Back in November, Alt Right Twitter account @uncucktheright tweeted that only thing that is happening now is evangelism—winning hearts and minds:
A commenter at ROK, Montgomery Draxel agreed. He wrote:
This kind of movement is impossible to lead (rightfully so), and attracts all kinds of characters. It’s about trolling the establishment to get them to honestly discuss the collapse of western civilization at the hands of modern (((elites))).
Other commenters characterized the Alt Right as a “think tank” where ideas can be shared and new ones are generated.
My Response: I agree with the commenters that the Alt Right is indeed changing minds and the Alt Right is also a fertile bed for new ideas.
While this is all true, my criticism remains. As @uncucktheright states, the timeline for change is 10 to 20 years. I believe that with organization, faster progress is possible.
The Alt Right believes the Establishment will fail to crush the movement
The commenters felt that the establishment would not be able to crush the Alt Right because the movement is too defuse to define. They felt the Alt Right could continue wage asymmetric warfare against the establishment using memes.

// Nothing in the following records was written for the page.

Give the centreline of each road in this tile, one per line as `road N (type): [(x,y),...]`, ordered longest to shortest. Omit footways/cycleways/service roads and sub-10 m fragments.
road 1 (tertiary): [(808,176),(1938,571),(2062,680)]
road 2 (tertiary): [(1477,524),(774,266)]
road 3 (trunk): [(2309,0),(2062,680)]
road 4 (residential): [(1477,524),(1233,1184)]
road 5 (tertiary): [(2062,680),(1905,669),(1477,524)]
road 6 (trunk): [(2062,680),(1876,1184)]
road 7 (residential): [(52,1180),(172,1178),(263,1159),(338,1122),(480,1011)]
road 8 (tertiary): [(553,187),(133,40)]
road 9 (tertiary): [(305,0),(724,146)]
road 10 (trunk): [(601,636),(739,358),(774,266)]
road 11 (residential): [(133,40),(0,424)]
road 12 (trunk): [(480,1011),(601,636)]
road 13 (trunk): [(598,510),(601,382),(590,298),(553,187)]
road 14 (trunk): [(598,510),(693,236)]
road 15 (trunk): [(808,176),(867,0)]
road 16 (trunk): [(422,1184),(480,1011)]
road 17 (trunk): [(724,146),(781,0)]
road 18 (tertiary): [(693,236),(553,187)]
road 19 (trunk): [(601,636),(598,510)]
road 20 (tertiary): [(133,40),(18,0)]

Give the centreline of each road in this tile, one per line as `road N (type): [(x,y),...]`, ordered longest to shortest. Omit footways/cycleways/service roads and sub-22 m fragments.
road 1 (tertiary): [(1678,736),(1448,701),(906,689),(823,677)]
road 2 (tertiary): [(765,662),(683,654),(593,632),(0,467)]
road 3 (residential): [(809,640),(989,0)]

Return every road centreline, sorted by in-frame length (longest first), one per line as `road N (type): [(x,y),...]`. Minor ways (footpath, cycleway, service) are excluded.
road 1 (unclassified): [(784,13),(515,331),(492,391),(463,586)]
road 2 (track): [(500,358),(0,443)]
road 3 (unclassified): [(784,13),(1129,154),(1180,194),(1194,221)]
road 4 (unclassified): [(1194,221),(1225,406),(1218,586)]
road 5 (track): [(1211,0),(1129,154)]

Judging by what recently happened to National Review, the Alt Righters might be correct.
After I wrote the article on the weaknesses of the Alt Right, National Review dedicated an entire issue to attacking the GOP frontrunner, Donald Trump. The effectiveness of National Review’s move remains to be seen, but the early feeling is that NR damaged themselves, not Trump.
Old-time conservative Phyllis Schlafly went so far as to predict NR’s demise within a year. Let’s hope she’s right.
The Alt Right is a movement (phenomenon?) that is in a state of flux. There is definitely a tension between those who want to create an all white state (and perhaps even a pecking order among whites), and those who just want to stop insanely high levels of immigration, preserve their ethnic heritage, and live without constant government social engineering. Judging by the looks of it, the former group may be gaining the upper hand.